Still thinking about what it takes from people to operate like this within their own party, let alone between political parties, I came across this Daniel Taylor's Book In Search of Sacred Places: Looking for Wisdom on Celtic Holy Islands. It is a book given to me recently by a friend who knows of my upcoming visit to Ireland this fall. Here is part of one of Mr. Taylor's reflections on pilgrimage, and it oh so relates:
"Pilgrimage holds out the possibility that when the last word is spoken about the human experience, it is a benevolent word. Absence, void, and disintegration are real, but not defining. Every good thing is subject to debasement and rupture, but rupture is the offense against the underlying design, not itself the essential nature of things....
....It is a chosen view of life....Having declared this my choice, I am obligated to certain actions in life. I believe myself obligated, for instance, to have fewer enemies....
The right demonizes the left, the left demonizes the right.
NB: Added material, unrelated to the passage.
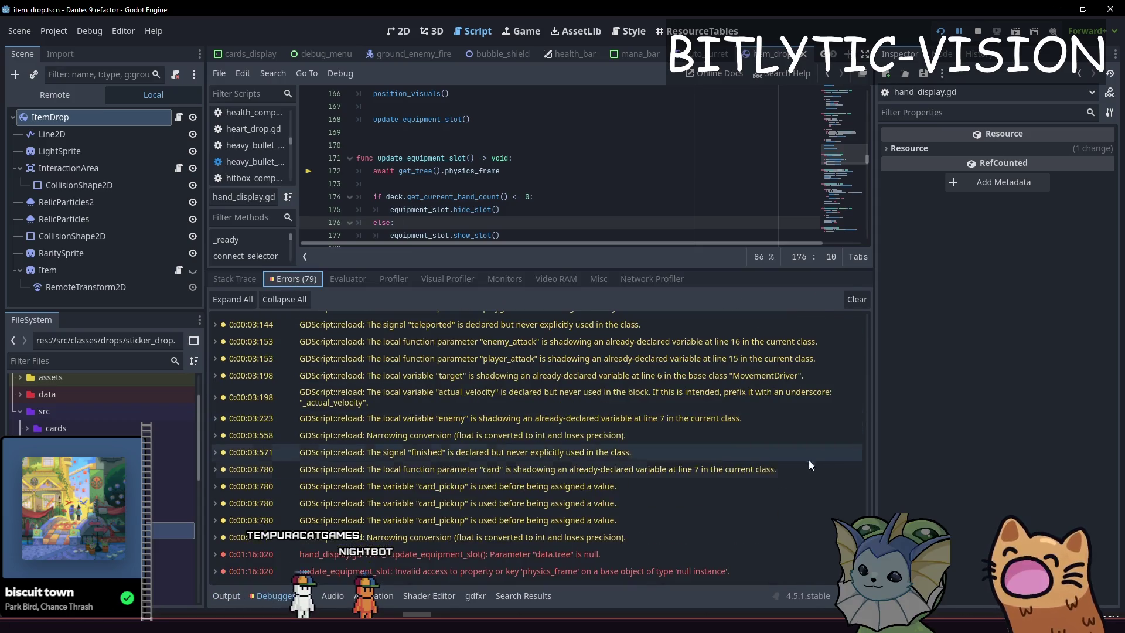
click(527, 554)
Progressives are the new Puritans, seeing evil in every nook and cranny of society....Traditionalists see evil only in things that threaten the status quo. And each sees evil most clearly in the other. Leaders are defined now by their ability to frighten and enrage their followers, and nothing does that so well as a vivid and threatening enemy. And all these people want to recruit me to their side, with the ominous warning that if I am not with them, I am against them." (pp.154,155)
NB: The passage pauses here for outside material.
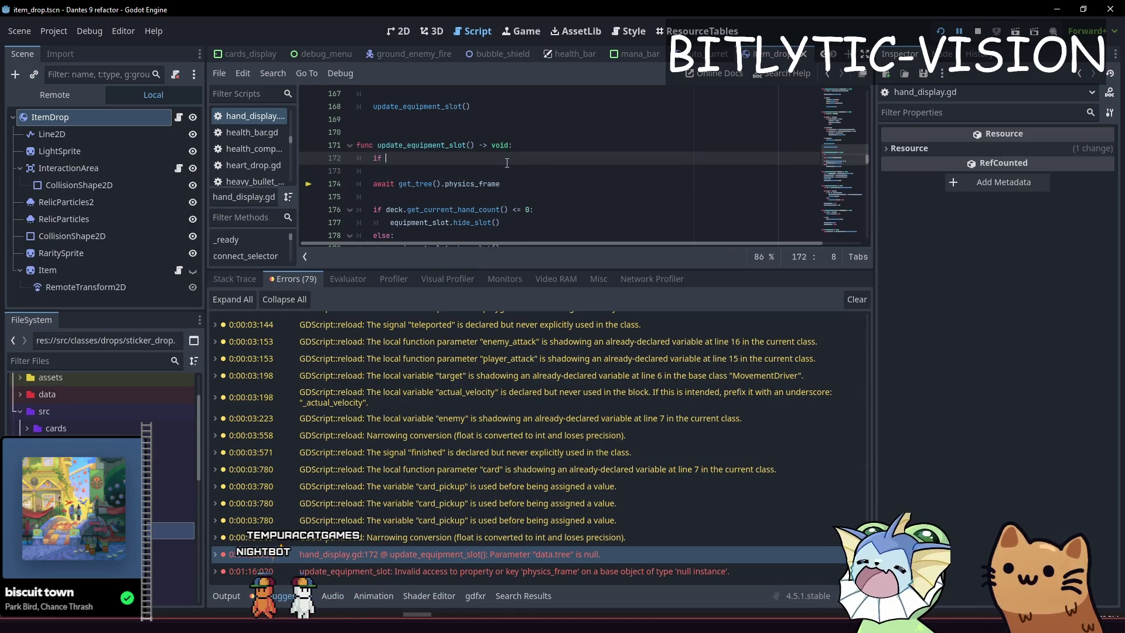
text(inside_tree())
Taylor is pointing to a different way of thinking about what makes for an enemy. Before saying more about it, we have one more stop to make, a visit to Havel, a Life, the psychological biography about Vaclav Havel written by Michael Zantovsky, his longtime press secretary, a trained Psychologist himself. Since I'm reading the Kindle version of the book, I can't assign a page number for the following quote:
"Havel neither had nor would he ever develop a concept of the Enemy. His decades-long critique of the Communist regime always strove towards the form of a dialogue, in which he went out of his way to try to understand rather than to demonize the motives of the other side and, if at all possible, always to extend to them the benefit of the doubt."
Havel goes down in history as one of the all time greats at affecting change and helping people to flourish --- something our current slate of candidates are not likely to achieve. He stands in there with other great names we might point to -- King, Gandhi, even Jesus - particularly in the definition of and treatment of the enemy department.
Can we business leaders consider choosing the best of these leadership examples, emulating them, re-defining what our enemy is, our real competition, and then acting accordingly? Can we reject shrill words and bombastic shouting, and pick up humble, loving speech, even at our own expense?
Having connected these dots among these three sources, I'm struck yet again that our real enemy is that which destroys souls, diminishes life, harms the body, ravages the environment, and takes away from the life our children and the children of others'. Our real enemy is not the person who offers the same service or product I do. The real enemy is that which leads people to think that their greatest triumph is to deprive someone of their life, or perhaps worse, to deliberately cause their suffering.
What if that is the battle we take up as we lead our organizations, form our teams, prepare a new round of disruptive technology or product lines, determine employee benefits, consider what will be done with profits, and as we leave our estates behind.
May the God who destroys enmity, the Son who calls us friends, and the Spirit that equips us for works of service, bring us all wisdom as we live into our role as Stewards of the companies we serve, and fight the real battle against real rather than imagined enemies.